Levé ce matin à 6h, je suis de loin l’actualité américaine. Couché la veille sur une méfiance de Donal Trump à l’égard de possibles tricheries, je m’étais endormi avec l’idée de découvrir le lendemain le visage de Kamala Harris sur tous les écrans.
Quelques heures plus tard, la surprise est totale. Dès 7h, la victoire de Donald Trump devient très probable. Les journalistes, les personnes interviewées, les partisans, les adversaires, les Américains, les Français, tous sont stupéfaits.
Le monde du management et plus largement, des organisations, est largement fait de surprises. De ces événements dont l’effet est de « troubler l'esprit », de « tromper insidieusement ». De ce qui vous « prend », « saisit », s’« empare de » vous alors que la main ferme du manager (manus) doit garder le contrôle de la situation. De ce qui « arrive, survient inopinément ».
Donal Trump nous surprend. Il nous a tellement surpris qu’il ne nous surprend plus. La répétition de la provocation, la démultiplication des transgressions les plus folles, nous a insensibilisé à ses excès. Il n’est plus que la surface sur laquelle les peurs, les frustrations, les doutes et tous les désirs peuvent se projeter.
Et pourtant. Rien n’est plus dangereux qu’une situation dont on ne se surprend plus. Ne plus être surpris, c’est perdre en sens de l’altérité. C’est perdre en résonnance. Ne plus être surpris, c’est s’éloigner d’un esprit critique, d’une créativité, de la patience. Ne plus être surpris, c’est finalement ne plus rien attendre et donc ne plus avoir à juger ou à expérimenter en s’étonnant.
Aujourd’hui, nous vivons un bref moment de surprise avec un événement paroxystique. Les sondages s’étaient trompés, et même très lourdement trompés. Ils ne s’étaient pas assez préparés à la surprise. Sans ouverture à la surprise, pas de possibilité d’anticiper les votes dissimulés, les hésitations, les bascules, les opinions dont une photo ne saisissent qu’un mouvement et oublie l’oscillation.
Donald Trump est un maître dans l’art de la surprise.

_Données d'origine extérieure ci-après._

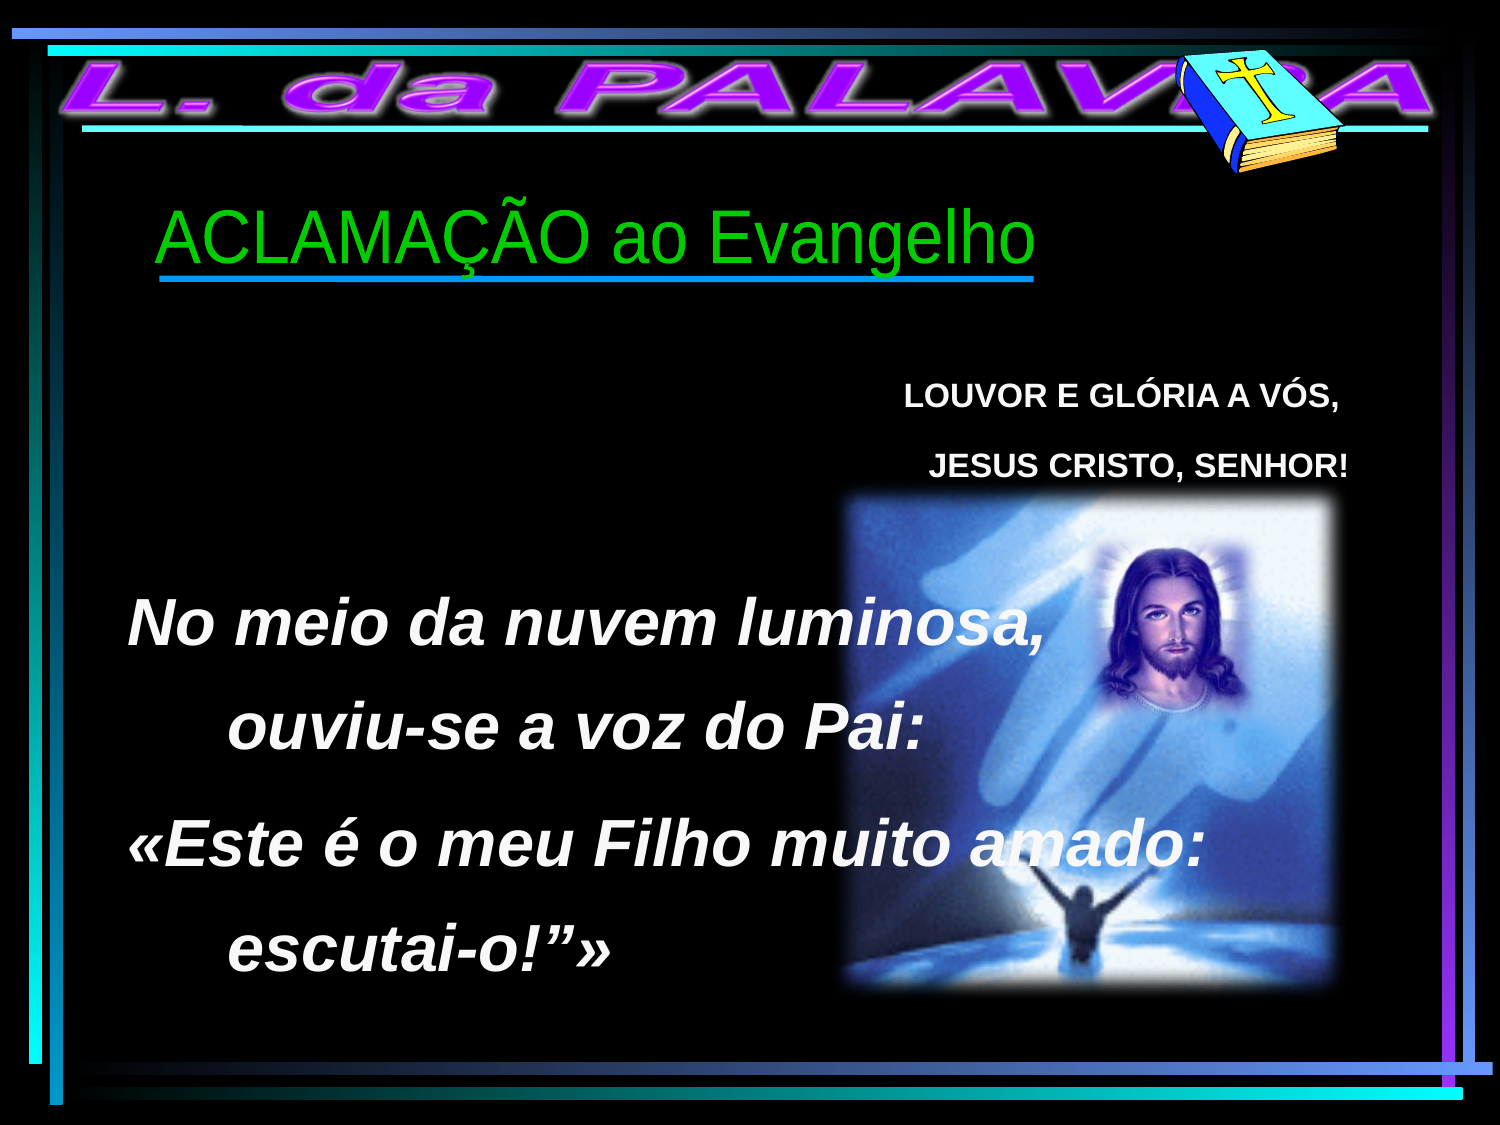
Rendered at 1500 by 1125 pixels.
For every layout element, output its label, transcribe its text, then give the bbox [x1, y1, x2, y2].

list No meio da nuvem luminosa, ouviu-se a voz do Pai: «Este é o meu Filho muito amado: escutai-o!”» [112, 546, 823, 917]
picture [828, 479, 1350, 1000]
picture [48, 46, 1452, 178]
text_box LOUVOR E GLÓRIA A VÓS, JESUS CRISTO, SENHOR! [230, 358, 1365, 514]
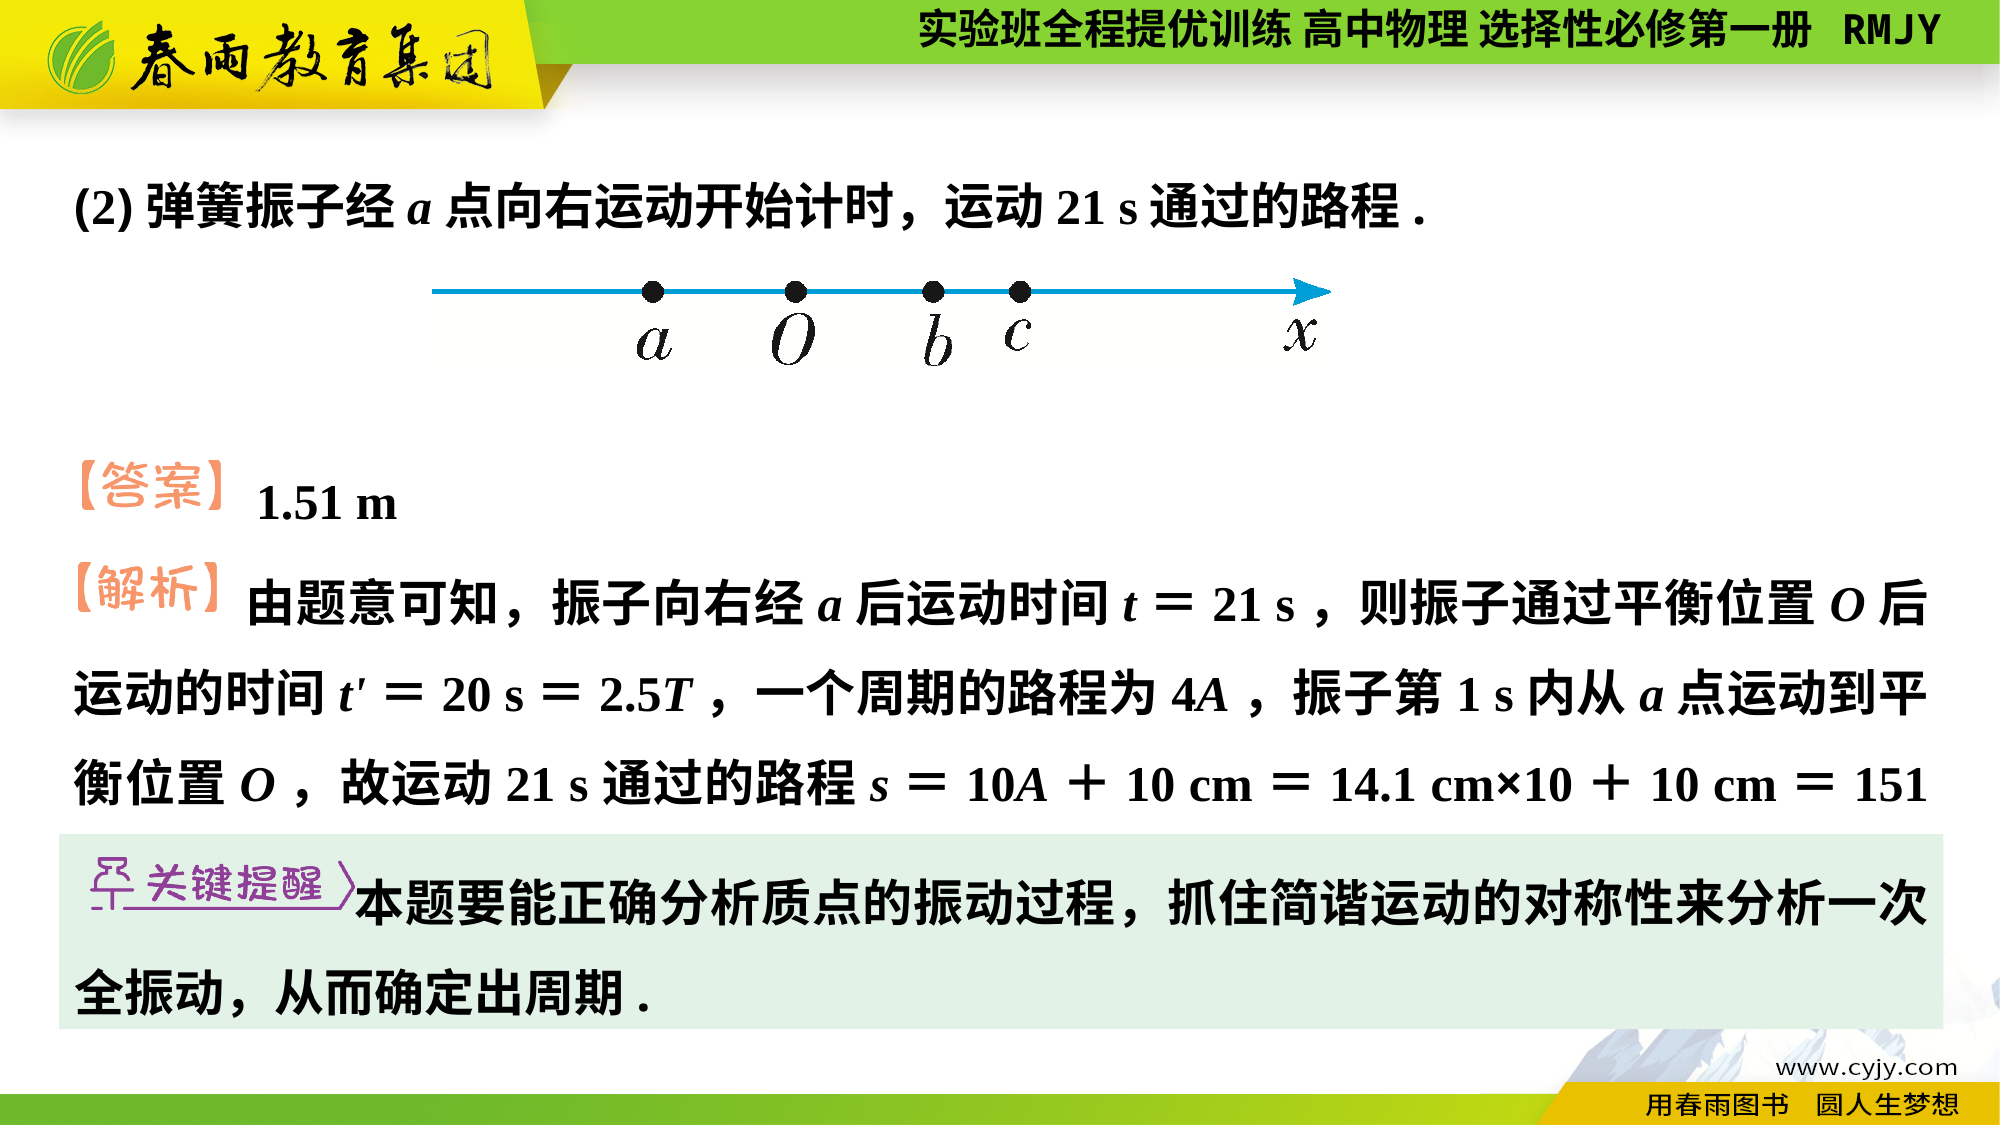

Il dénote, il provoque, il improvise des heures sans fil conducteurs, provoquant vers l’infini. Il épuise notre capacité d’étonnement. A l’image de notre capitalisme plus « apocalyptique » que jamais, cette capacité lui donne un pouvoir politique redoutable.
A nous de reconquérir un sens de l’étonnement et même de l’émerveillement. A nous de nous laisser surprendre par les choses les plus simples, les plus proches de l’immobilité d’un paysage. Il en va d’une sagesse possible. Il en va également de nos démocraties.